The godwit’s epic flight — the longest non-stop migration of a land bird in the world — lasts from eight to 10 days and nights through pounding rain, high winds and other perils. It is so extreme, and so far beyond what researchers knew about long-distance bird migration, that it has required new investigations.

In a recent paper, a group of researchers said the arduous journeys challenge “underlying assumptions of bird physiology, orientation, and behavior,” and listed 11 questions posed by such migrations. Dr. Piersma called the pursuit of answers to these questions “the new ornithology.”

The extraordinary nature of what bar-tailed and other migrating birds accomplish has been revealed in the last 15 years or so with improvements to tracking technology, which has given researchers the ability to follow individual birds in real time and in a detailed way along the full length of their journey. “You know where a bird is almost to the meter, you know how high it is, you know what it’s doing, you know its wing-beat frequency,” Dr. Piersma said. “It’s opened a whole new world.”

(Sea-faring Polynesian cultures, the scientists wrote in the paper, knew about the migrations long ago and used the birds to assist in navigation.)

The known distance record for a godwit migration is 13,000 kilometers, or nearly 8,080 miles. It was set last year by an adult male bar-tailed godwit with a tag code of 4BBRW that encountered inclement weather on his way to New Zealand and veered off course to a more distant landing in Australia.
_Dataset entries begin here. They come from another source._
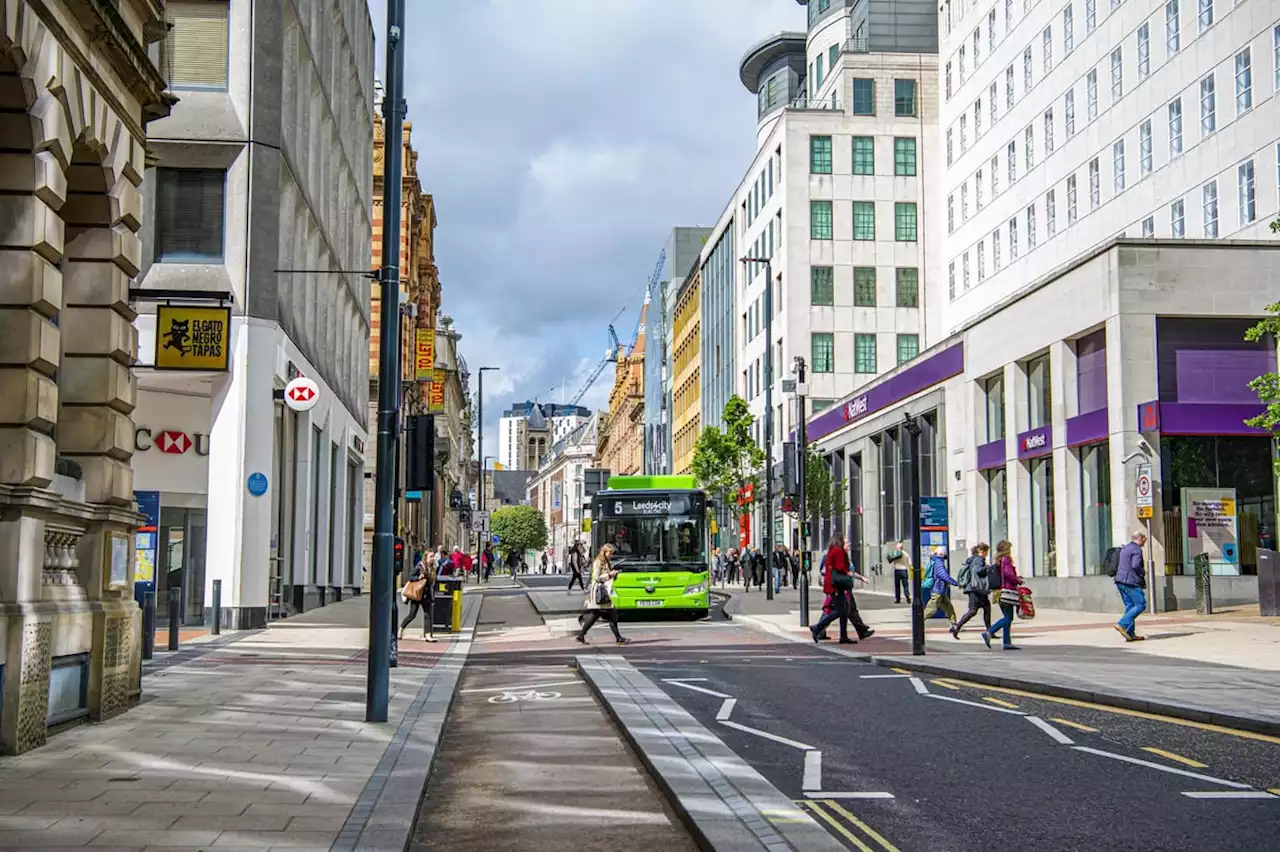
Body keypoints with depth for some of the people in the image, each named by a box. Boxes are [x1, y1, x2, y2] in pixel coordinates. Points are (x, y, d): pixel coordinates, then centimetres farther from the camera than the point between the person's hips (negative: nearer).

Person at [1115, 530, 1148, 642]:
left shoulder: (1124, 548, 20)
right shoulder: (1137, 549, -10)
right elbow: (1135, 566, -20)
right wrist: (1143, 573, -2)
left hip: (1120, 582, 10)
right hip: (1130, 582, -10)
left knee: (1130, 606, 9)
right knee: (1140, 605, -5)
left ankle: (1130, 634, 6)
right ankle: (1122, 624, -15)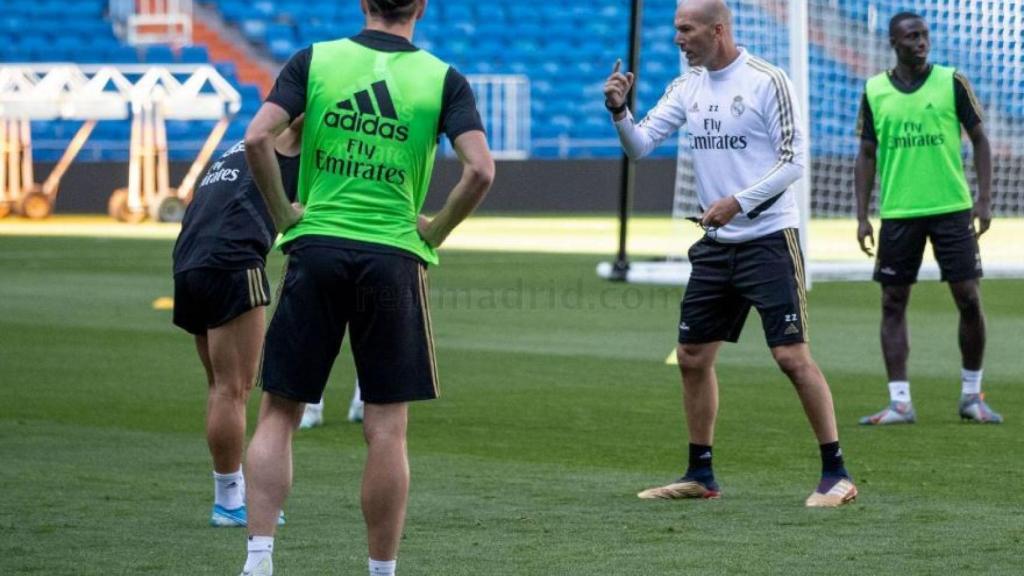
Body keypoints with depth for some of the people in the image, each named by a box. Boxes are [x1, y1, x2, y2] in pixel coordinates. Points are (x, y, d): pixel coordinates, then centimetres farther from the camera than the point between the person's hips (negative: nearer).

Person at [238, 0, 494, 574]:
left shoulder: (315, 59, 3)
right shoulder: (444, 79, 2)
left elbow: (257, 138, -8)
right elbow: (481, 170, -10)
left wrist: (283, 212, 3)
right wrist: (436, 230, 4)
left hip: (316, 248, 1)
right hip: (394, 257, -1)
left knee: (279, 413, 7)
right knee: (387, 430, 4)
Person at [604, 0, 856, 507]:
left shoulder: (767, 81, -11)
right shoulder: (686, 87, 8)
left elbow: (793, 161, -11)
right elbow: (640, 145, 5)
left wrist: (737, 202, -20)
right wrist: (618, 109, -14)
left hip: (768, 238, -7)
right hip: (715, 243, 7)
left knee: (792, 356, -12)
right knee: (692, 356, 8)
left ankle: (835, 474, -5)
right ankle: (701, 475, 20)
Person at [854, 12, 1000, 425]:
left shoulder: (951, 82, 0)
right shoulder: (875, 91, 4)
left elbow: (979, 139, 4)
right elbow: (867, 155, 9)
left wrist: (984, 198, -5)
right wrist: (862, 216, 3)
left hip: (952, 209, -1)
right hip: (898, 213, 1)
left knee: (969, 299, -2)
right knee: (893, 303, 0)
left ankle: (972, 395, 12)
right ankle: (899, 402, 4)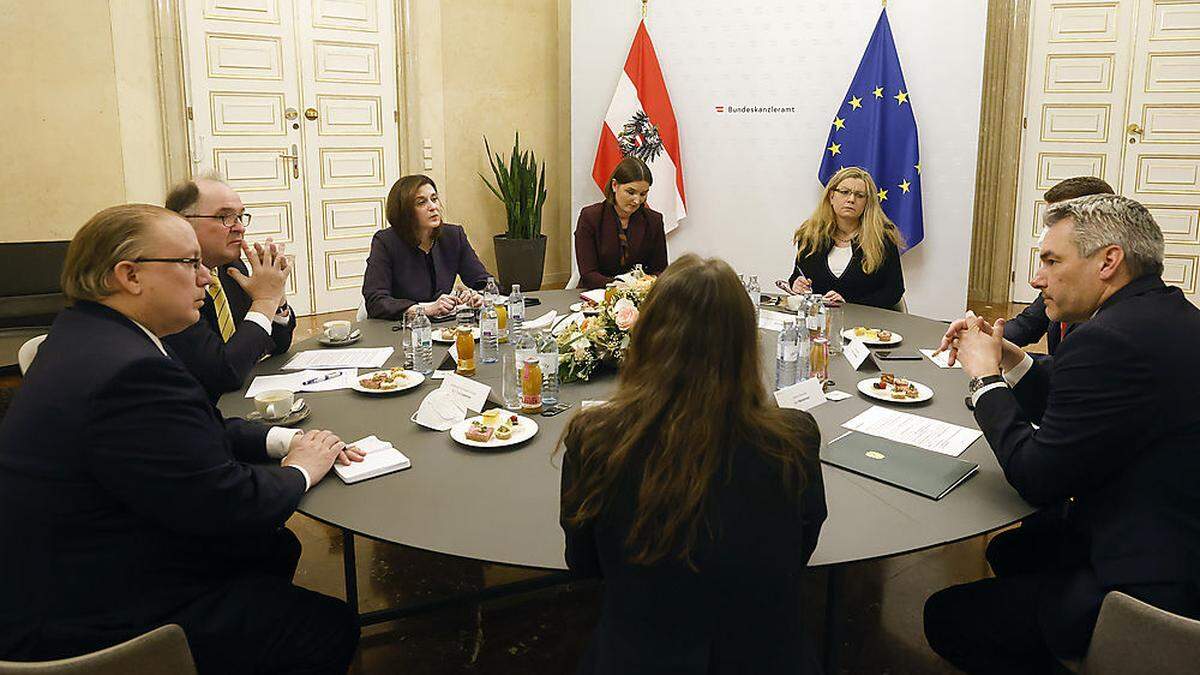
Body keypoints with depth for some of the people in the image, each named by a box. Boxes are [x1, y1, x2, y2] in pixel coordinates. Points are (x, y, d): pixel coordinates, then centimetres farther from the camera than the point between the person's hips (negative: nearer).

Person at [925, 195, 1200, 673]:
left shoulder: (1110, 338, -26)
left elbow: (1037, 480, -18)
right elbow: (1076, 415, 15)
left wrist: (986, 378, -7)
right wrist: (1010, 359, 5)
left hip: (1155, 588, -11)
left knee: (946, 615, -3)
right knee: (1007, 550, 27)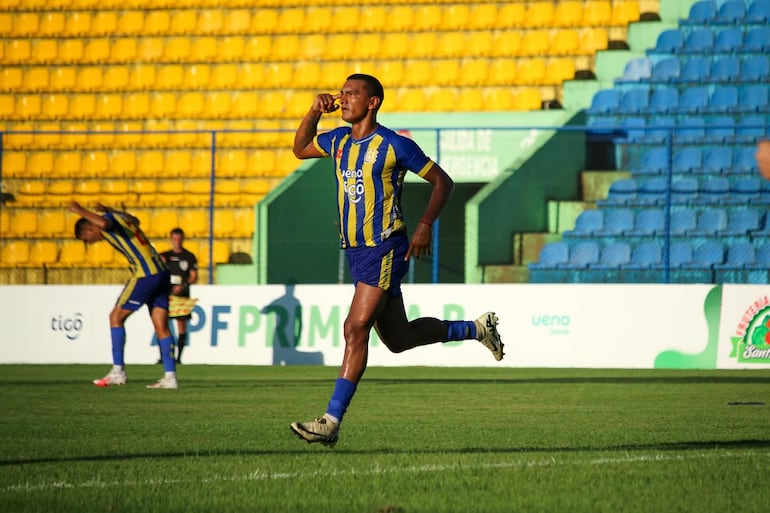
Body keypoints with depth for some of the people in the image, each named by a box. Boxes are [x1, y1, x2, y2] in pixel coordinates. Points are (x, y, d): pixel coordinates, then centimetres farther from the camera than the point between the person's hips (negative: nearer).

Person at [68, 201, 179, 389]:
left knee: (116, 317, 2)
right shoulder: (120, 218, 21)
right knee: (161, 326, 6)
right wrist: (110, 210, 53)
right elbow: (135, 220, 45)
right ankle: (170, 377, 1)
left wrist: (80, 211, -17)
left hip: (145, 275, -9)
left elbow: (104, 223, -31)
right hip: (161, 273, 9)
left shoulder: (109, 219, -4)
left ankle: (118, 372, 0)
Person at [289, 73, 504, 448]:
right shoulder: (338, 141, 11)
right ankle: (476, 329, 35)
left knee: (356, 328, -16)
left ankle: (332, 421, -17)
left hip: (385, 250, -8)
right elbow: (300, 149, 28)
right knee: (397, 339, 14)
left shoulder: (394, 146, -9)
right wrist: (314, 112, 11)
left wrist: (425, 226, -13)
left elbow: (442, 181, -2)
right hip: (355, 250, 8)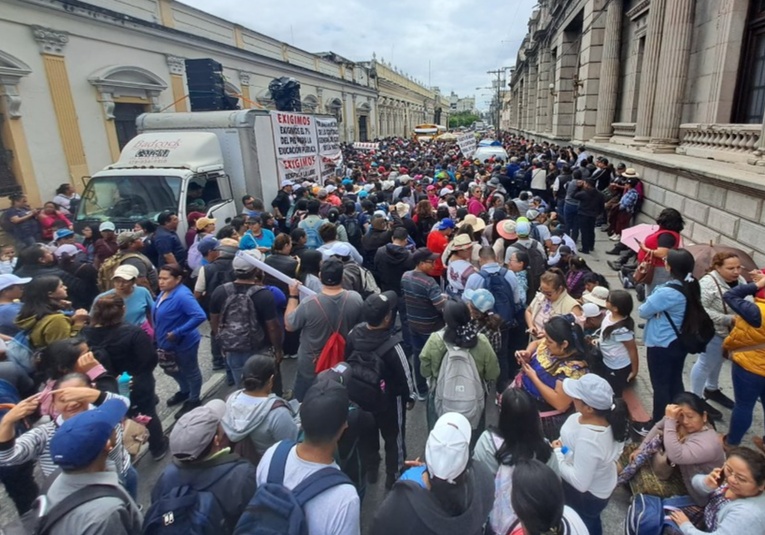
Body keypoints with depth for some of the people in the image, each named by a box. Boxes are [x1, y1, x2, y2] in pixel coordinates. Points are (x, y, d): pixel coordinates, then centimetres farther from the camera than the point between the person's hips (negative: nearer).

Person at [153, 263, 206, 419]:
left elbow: (200, 316, -38)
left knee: (190, 372, 12)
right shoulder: (164, 292, 1)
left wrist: (177, 332, -32)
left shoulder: (182, 296, -28)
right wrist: (157, 334, 6)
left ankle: (194, 401, 33)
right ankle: (185, 391, 51)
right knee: (171, 370, 27)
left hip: (184, 343, -10)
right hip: (167, 343, 10)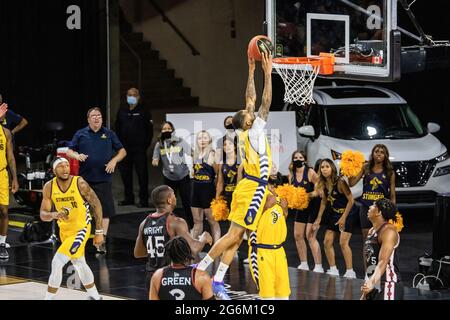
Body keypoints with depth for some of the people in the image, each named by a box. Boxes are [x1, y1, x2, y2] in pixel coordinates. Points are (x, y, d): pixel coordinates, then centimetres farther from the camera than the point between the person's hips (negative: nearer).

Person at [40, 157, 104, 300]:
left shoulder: (80, 184, -21)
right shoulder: (49, 187, -11)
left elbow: (96, 205, -10)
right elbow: (43, 215, -9)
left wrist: (99, 232, -9)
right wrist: (54, 215, -33)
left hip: (81, 229, -6)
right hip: (64, 230, 6)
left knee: (57, 263, -18)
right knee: (79, 264, 21)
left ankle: (49, 298, -7)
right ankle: (95, 297, 40)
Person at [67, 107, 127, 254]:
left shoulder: (109, 134, 9)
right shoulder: (80, 134, 8)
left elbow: (122, 151, 12)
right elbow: (69, 151, 9)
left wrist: (114, 160, -6)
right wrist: (77, 156, -13)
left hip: (103, 178, 0)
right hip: (85, 178, 0)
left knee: (105, 210, -5)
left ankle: (102, 241, 0)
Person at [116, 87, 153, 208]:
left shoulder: (143, 111, -1)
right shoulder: (122, 111, 12)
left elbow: (149, 130, -2)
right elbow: (117, 129, 16)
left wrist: (146, 143, -7)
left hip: (139, 148, -5)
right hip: (125, 148, 5)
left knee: (142, 174, -3)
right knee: (125, 173, 9)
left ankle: (143, 199, 2)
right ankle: (128, 198, 20)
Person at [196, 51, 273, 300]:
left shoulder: (247, 132, 10)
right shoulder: (254, 133, -11)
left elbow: (251, 100, 18)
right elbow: (266, 103, -15)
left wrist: (251, 73, 17)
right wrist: (268, 73, -12)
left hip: (249, 188, 9)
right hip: (252, 189, -9)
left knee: (236, 237, 7)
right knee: (233, 234, -9)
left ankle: (218, 281, 5)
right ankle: (200, 269, -9)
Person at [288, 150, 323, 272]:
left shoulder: (310, 172, -14)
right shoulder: (291, 175, 3)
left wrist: (307, 195, -27)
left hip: (313, 206, -7)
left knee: (310, 236, -12)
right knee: (298, 235, 8)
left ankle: (318, 266, -9)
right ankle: (304, 264, 20)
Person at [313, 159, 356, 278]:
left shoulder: (340, 182, -22)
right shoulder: (324, 184, -2)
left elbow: (350, 200, -19)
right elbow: (324, 201, 12)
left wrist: (343, 218, -18)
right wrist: (318, 218, 11)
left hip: (346, 214, -8)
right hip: (334, 214, 8)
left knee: (343, 242, -14)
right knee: (327, 242, 5)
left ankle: (350, 272, -8)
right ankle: (333, 270, 17)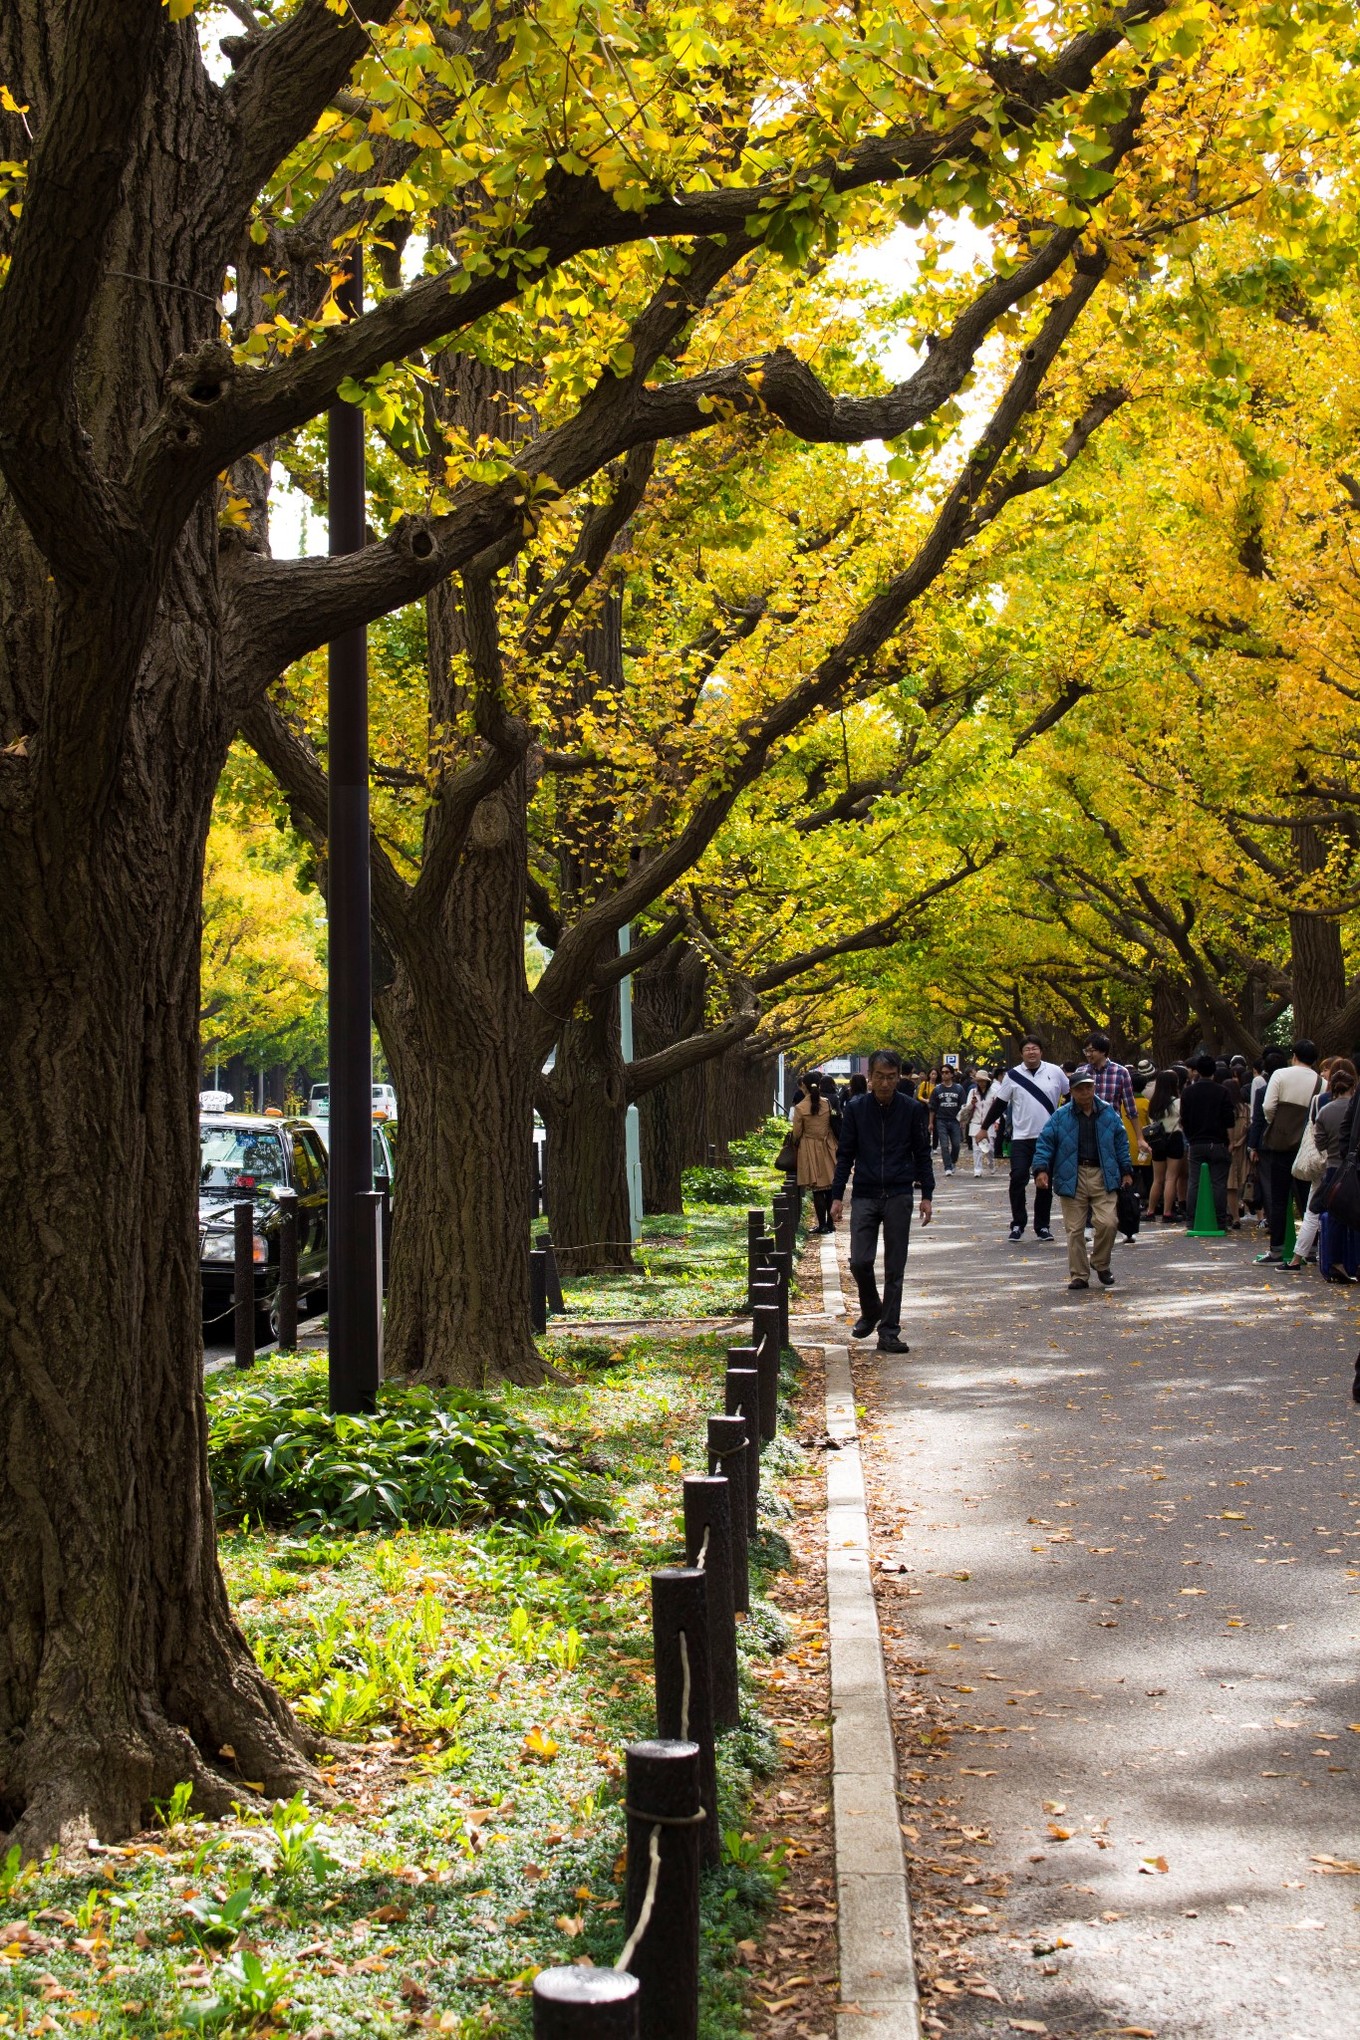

He had flapped his wings for 237 hours without stopping when he touched down. (In the last week, he has left Alaska again and is en route to his southern destination.) Other birds do stay aloft for long periods using a technique called “dynamic soaring,” while godwits power themselves by continuous flapping, which takes far more energy.

The globe-trotting birds are in search of an endless summer, and some 90,000 or so depart Alaska from the Yukon-Kuskokwim Delta and environs, where they breed and raise their young. Both Alaska and New Zealand are rich in foods that godwits like, especially the insects in Alaska for newly hatched chicks. And New Zealand has no predatory falcons, while Alaska offers secure habitat. Once they reach New Zealand and the austral summer, the sleek birds — with mottled brown-and-white aerodynamic wings; cinnamon-colored breasts; long, slender beaks; and stilt-like legs — feed on glistening mud flats until March, when they begin their journey back north.